ICU Medical, Inc. recalls 84" (213 cm) 20 Drop Y-Type Blood Set w/200 Micron Filter, Cylindrical Hand Pump, Clave¿, Rotating Luer, Sterile The bl…

Recall date

July 31, 2017

Source

U.S. Food & Drug Administration (FDA) — enforcement report

Recall number

Z-2623-2018

FDA classification

Class II

Brand / firm

ICU Medical, Inc.

Sold / distributed

Worldwide Distribution: US (nationwide) distribution to AL, AR, CA, CT, DE, FL, IA, IL, IN, KS, MA, MD, ME, MI, MO, NC, NJ, NY, OH, OR, PA, RI, TN, TX, UT, VA, WA, WV; and countries of:: Canada, Cyprus, Japan, Kuwait, MALAYSIA ,and South Africa.

Why it was recalled

Some devices were labeled as Does not contain DEHP even though the product may contain small amounts of DEHP.

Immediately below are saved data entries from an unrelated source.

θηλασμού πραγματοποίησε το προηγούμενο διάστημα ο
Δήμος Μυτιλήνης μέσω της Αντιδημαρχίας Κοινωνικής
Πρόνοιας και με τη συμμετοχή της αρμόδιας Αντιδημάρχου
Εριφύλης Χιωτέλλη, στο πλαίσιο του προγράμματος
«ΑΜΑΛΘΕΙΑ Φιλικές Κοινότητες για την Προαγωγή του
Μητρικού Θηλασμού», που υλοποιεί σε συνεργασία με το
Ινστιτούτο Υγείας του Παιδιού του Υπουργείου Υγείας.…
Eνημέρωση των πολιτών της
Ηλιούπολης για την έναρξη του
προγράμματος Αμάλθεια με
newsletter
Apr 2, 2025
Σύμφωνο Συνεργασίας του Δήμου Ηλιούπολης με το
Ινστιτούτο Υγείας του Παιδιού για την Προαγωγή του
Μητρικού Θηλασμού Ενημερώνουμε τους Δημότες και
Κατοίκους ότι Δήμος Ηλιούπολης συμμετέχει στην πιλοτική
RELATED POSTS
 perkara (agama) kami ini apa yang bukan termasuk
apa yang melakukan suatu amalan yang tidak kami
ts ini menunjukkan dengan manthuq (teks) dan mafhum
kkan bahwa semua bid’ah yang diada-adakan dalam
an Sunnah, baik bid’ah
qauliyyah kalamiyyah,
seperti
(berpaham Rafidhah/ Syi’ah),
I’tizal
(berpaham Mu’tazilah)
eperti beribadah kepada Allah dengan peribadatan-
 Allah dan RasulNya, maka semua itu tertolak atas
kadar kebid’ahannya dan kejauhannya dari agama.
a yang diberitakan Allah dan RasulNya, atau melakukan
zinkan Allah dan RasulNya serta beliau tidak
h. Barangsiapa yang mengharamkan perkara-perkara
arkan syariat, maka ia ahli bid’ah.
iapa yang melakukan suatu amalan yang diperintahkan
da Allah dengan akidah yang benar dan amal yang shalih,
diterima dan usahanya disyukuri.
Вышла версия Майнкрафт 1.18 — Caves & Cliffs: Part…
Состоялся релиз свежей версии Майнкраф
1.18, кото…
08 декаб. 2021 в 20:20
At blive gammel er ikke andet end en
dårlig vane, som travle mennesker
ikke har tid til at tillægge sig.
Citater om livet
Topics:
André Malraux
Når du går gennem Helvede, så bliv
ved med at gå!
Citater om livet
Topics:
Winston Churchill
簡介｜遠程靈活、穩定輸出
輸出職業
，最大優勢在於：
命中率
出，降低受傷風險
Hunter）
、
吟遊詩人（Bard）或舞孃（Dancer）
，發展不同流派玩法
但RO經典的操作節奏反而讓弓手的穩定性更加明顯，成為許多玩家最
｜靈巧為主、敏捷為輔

Class II means using this product may cause temporary or medically reversible health problems; the chance of serious harm is remote.

What was recalled

84" (213 cm) 20 Drop Y-Type Blood Set w/200 Micron Filter, Cylindrical Hand Pump, Clave¿, Rotating Luer, Sterile The blood tubing accessory with CLAVE Connector is a single use, sterile, non-pyrogenic device intended for use as an adjunct to blood tubing sets or venipuncture devices for needle-free withdrawal of blood.